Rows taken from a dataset
— Begin —
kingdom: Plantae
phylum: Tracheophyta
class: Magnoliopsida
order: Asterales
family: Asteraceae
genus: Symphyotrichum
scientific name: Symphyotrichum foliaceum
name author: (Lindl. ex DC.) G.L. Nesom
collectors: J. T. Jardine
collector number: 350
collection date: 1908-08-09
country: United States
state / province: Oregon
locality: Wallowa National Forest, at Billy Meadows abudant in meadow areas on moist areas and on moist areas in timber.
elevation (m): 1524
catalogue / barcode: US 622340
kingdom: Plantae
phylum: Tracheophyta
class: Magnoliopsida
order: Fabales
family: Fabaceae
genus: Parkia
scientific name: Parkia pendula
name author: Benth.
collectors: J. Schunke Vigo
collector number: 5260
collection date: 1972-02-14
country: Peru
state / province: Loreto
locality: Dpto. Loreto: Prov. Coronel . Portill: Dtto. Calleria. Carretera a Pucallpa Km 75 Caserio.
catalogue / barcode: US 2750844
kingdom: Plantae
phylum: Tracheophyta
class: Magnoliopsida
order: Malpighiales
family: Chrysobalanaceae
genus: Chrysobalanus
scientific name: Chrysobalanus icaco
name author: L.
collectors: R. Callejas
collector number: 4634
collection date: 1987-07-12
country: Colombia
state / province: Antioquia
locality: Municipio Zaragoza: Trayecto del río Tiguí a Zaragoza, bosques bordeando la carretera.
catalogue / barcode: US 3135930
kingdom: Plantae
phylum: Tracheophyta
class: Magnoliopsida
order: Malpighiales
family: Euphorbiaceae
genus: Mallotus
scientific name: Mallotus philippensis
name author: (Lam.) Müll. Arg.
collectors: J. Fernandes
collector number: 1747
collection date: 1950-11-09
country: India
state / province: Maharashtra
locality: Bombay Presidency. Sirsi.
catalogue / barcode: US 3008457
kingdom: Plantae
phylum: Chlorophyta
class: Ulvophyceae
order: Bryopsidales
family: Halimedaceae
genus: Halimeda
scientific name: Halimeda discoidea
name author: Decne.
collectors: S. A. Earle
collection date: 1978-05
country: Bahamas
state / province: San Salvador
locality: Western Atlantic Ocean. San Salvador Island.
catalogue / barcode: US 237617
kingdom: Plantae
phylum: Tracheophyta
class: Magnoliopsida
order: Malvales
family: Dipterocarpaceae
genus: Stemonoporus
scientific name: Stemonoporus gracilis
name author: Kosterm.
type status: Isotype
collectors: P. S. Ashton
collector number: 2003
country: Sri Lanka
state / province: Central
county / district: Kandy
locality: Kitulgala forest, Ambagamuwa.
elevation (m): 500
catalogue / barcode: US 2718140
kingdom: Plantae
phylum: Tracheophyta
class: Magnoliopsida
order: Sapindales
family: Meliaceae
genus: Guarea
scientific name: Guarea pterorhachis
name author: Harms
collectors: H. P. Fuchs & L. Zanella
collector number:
— End —
**Problem to solve**:
Please output all of the records above, reproducing every line character for character.

**Output of the task**:
kingdom: Plantae
phylum: Tracheophyta
class: Magnoliopsida
order: Asterales
family: Asteraceae
genus: Symphyotrichum
scientific name: Symphyotrichum foliaceum
name author: (Lindl. ex DC.) G.L. Nesom
collectors: J. T. Jardine
collector number: 350
collection date: 1908-08-09
country: United States
state / province: Oregon
locality: Wallowa National Forest, at Billy Meadows abudant in meadow areas on moist areas and on moist areas in timber.
elevation (m): 1524
catalogue / barcode: US 622340
kingdom: Plantae
phylum: Tracheophyta
class: Magnoliopsida
order: Fabales
family: Fabaceae
genus: Parkia
scientific name: Parkia pendula
name author: Benth.
collectors: J. Schunke Vigo
collector number: 5260
collection date: 1972-02-14
country: Peru
state / province: Loreto
locality: Dpto. Loreto: Prov. Coronel . Portill: Dtto. Calleria. Carretera a Pucallpa Km 75 Caserio.
catalogue / barcode: US 2750844
kingdom: Plantae
phylum: Tracheophyta
class: Magnoliopsida
order: Malpighiales
family: Chrysobalanaceae
genus: Chrysobalanus
scientific name: Chrysobalanus icaco
name author: L.
collectors: R. Callejas
collector number: 4634
collection date: 1987-07-12
country: Colombia
state / province: Antioquia
locality: Municipio Zaragoza: Trayecto del río Tiguí a Zaragoza, bosques bordeando la carretera.
catalogue / barcode: US 3135930
kingdom: Plantae
phylum: Tracheophyta
class: Magnoliopsida
order: Malpighiales
family: Euphorbiaceae
genus: Mallotus
scientific name: Mallotus philippensis
name author: (Lam.) Müll. Arg.
collectors: J. Fernandes
collector number: 1747
collection date: 1950-11-09
country: India
state / province: Maharashtra
locality: Bombay Presidency. Sirsi.
catalogue / barcode: US 3008457
kingdom: Plantae
phylum: Chlorophyta
class: Ulvophyceae
order: Bryopsidales
family: Halimedaceae
genus: Halimeda
scientific name: Halimeda discoidea
name author: Decne.
collectors: S. A. Earle
collection date: 1978-05
country: Bahamas
state / province: San Salvador
locality: Western Atlantic Ocean. San Salvador Island.
catalogue / barcode: US 237617
kingdom: Plantae
phylum: Tracheophyta
class: Magnoliopsida
order: Malvales
family: Dipterocarpaceae
genus: Stemonoporus
scientific name: Stemonoporus gracilis
name author: Kosterm.
type status: Isotype
collectors: P. S. Ashton
collector number: 2003
country: Sri Lanka
state / province: Central
county / district: Kandy
locality: Kitulgala forest, Ambagamuwa.
elevation (m): 500
catalogue / barcode: US 2718140
kingdom: Plantae
phylum: Tracheophyta
class: Magnoliopsida
order: Sapindales
family: Meliaceae
genus: Guarea
scientific name: Guarea pterorhachis
name author: Harms
collectors: H. P. Fuchs & L. Zanella
collector number:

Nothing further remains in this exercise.